Required work -
Can you turn the rows below into a JSON list of strings, one string per line, with blank lines dropped and the pictures left out?

Available records -
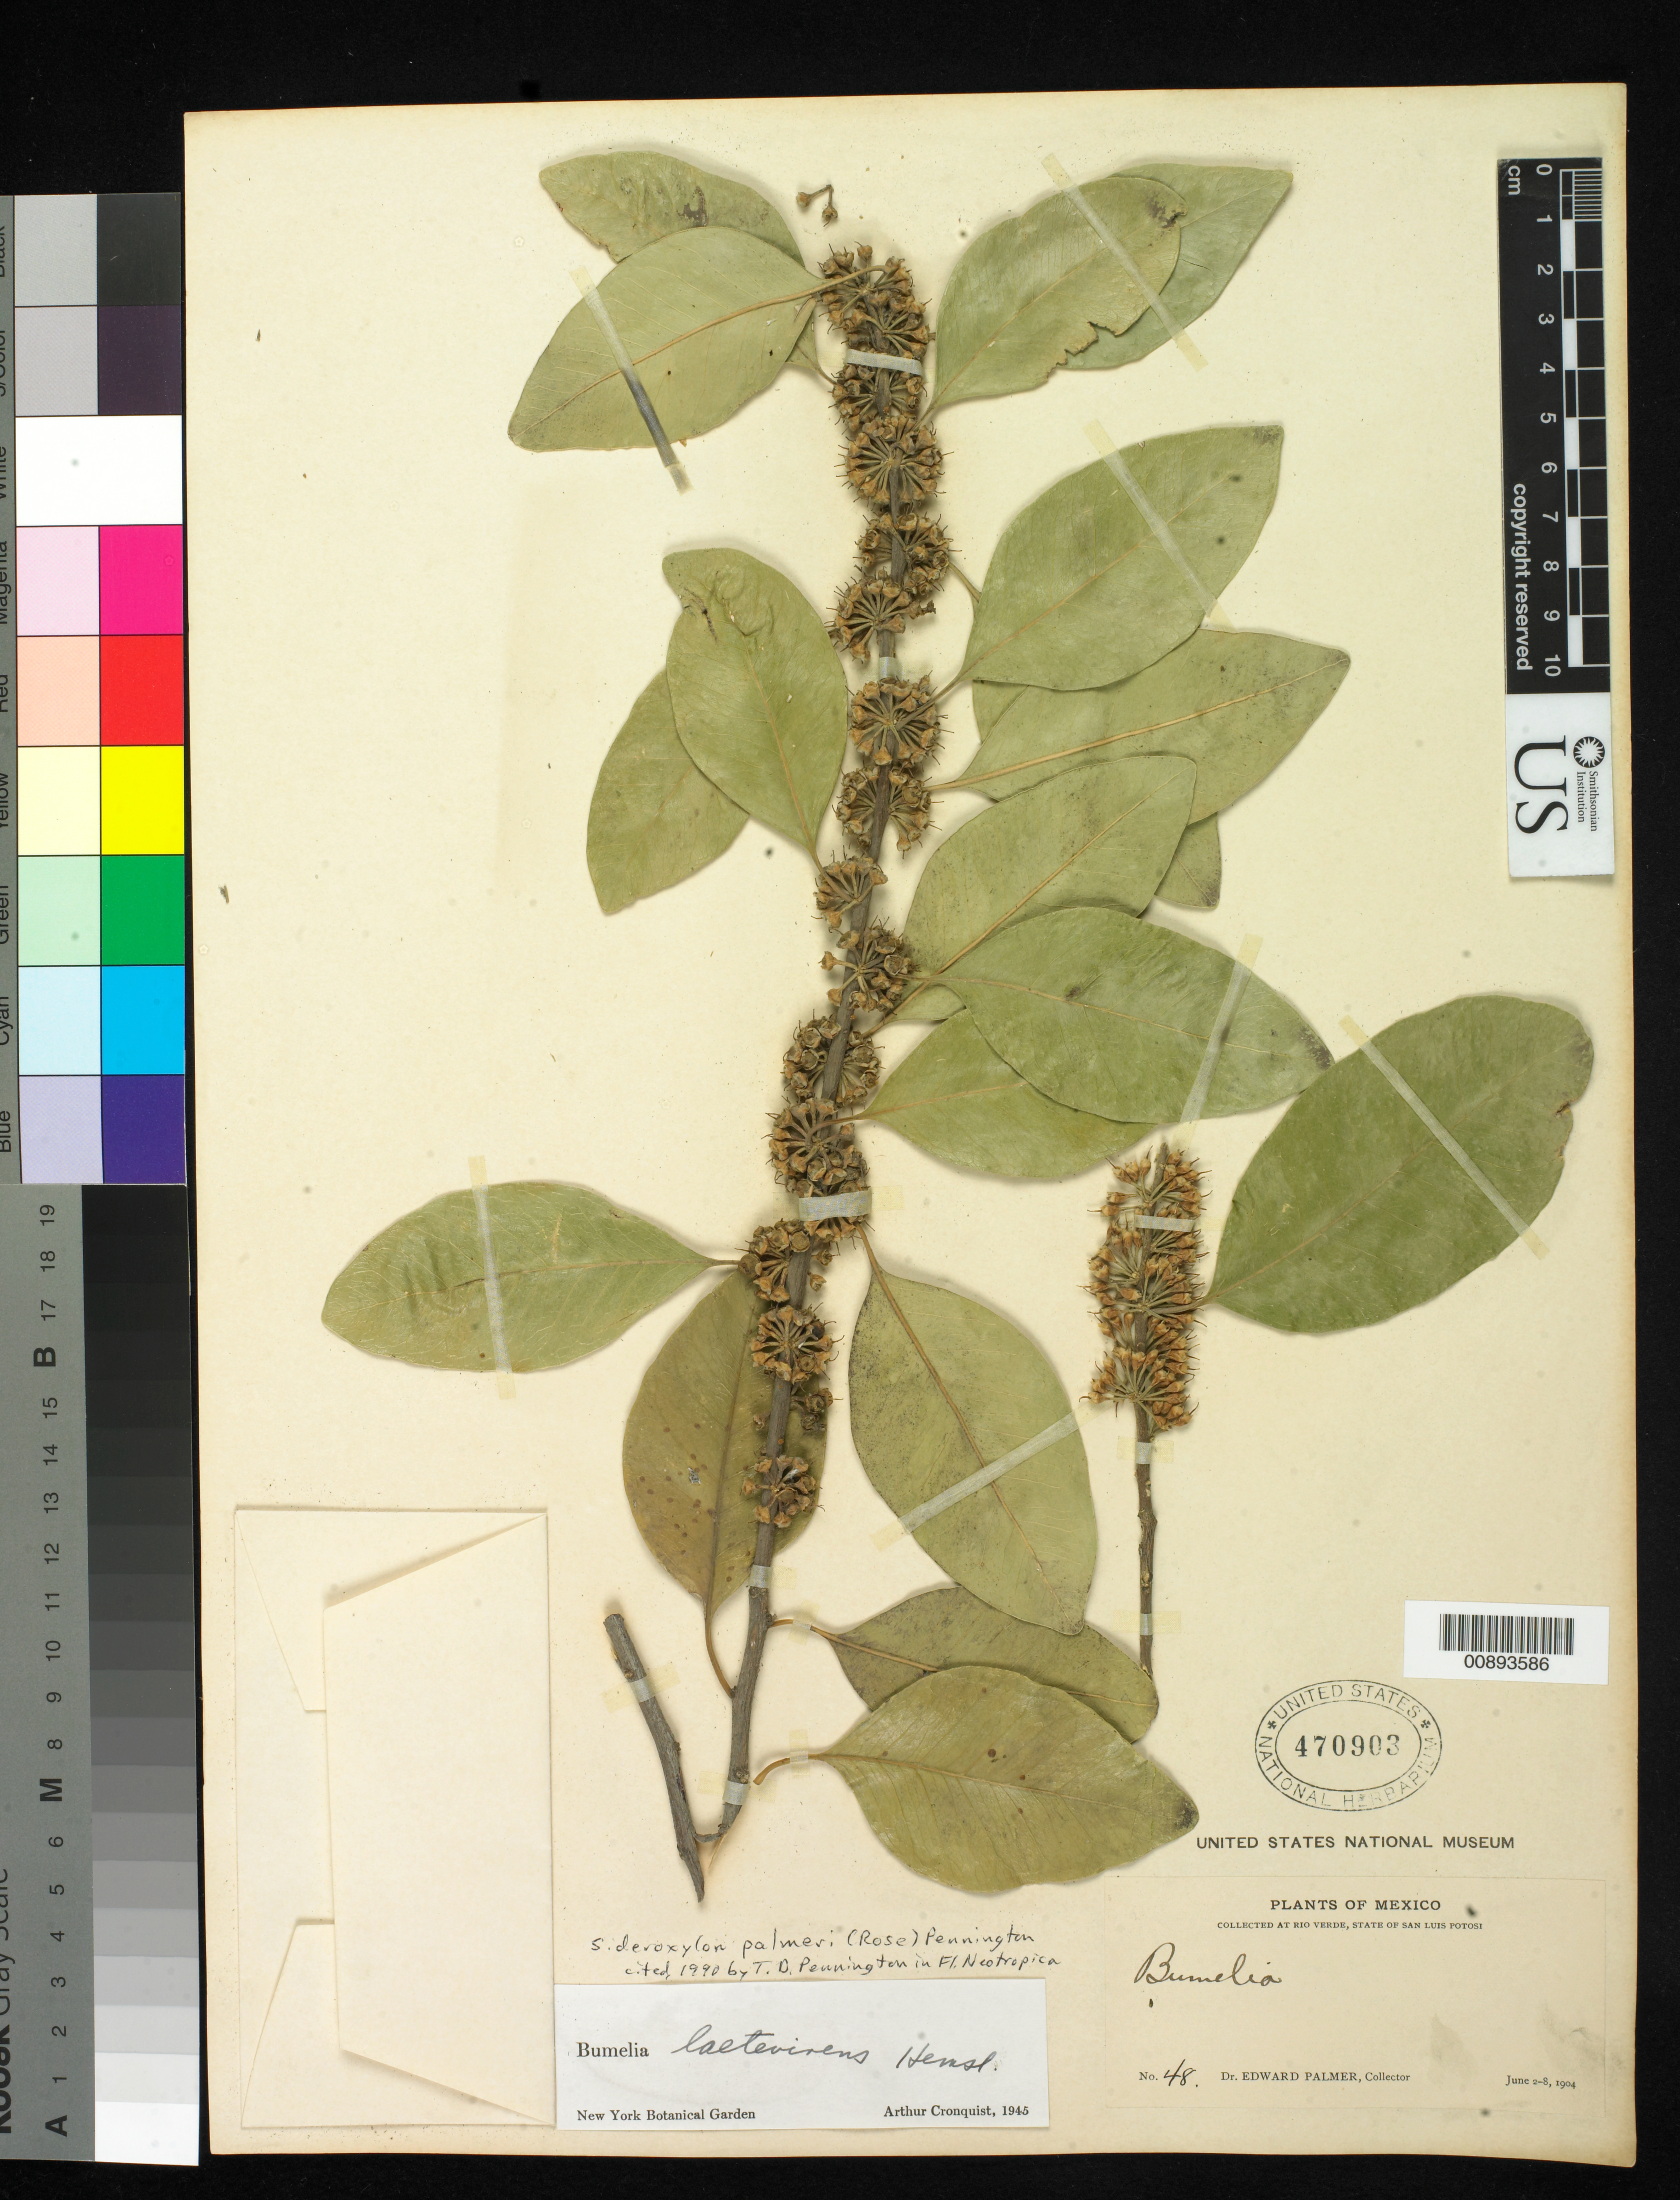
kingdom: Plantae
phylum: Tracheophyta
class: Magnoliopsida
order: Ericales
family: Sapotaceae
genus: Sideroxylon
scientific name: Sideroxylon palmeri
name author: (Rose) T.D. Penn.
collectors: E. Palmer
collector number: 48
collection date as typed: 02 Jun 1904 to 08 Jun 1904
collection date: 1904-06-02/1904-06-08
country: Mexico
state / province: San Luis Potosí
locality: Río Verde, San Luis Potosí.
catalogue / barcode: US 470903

Answer to the exercise -
[
  "kingdom: Plantae",
  "phylum: Tracheophyta",
  "class: Magnoliopsida",
  "order: Ericales",
  "family: Sapotaceae",
  "genus: Sideroxylon",
  "scientific name: Sideroxylon palmeri",
  "name author: (Rose) T.D. Penn.",
  "collectors: E. Palmer",
  "collector number: 48",
  "collection date as typed: 02 Jun 1904 to 08 Jun 1904",
  "collection date: 1904-06-02/1904-06-08",
  "country: Mexico",
  "state / province: San Luis Potosí",
  "locality: Río Verde, San Luis Potosí.",
  "catalogue / barcode: US 470903"
]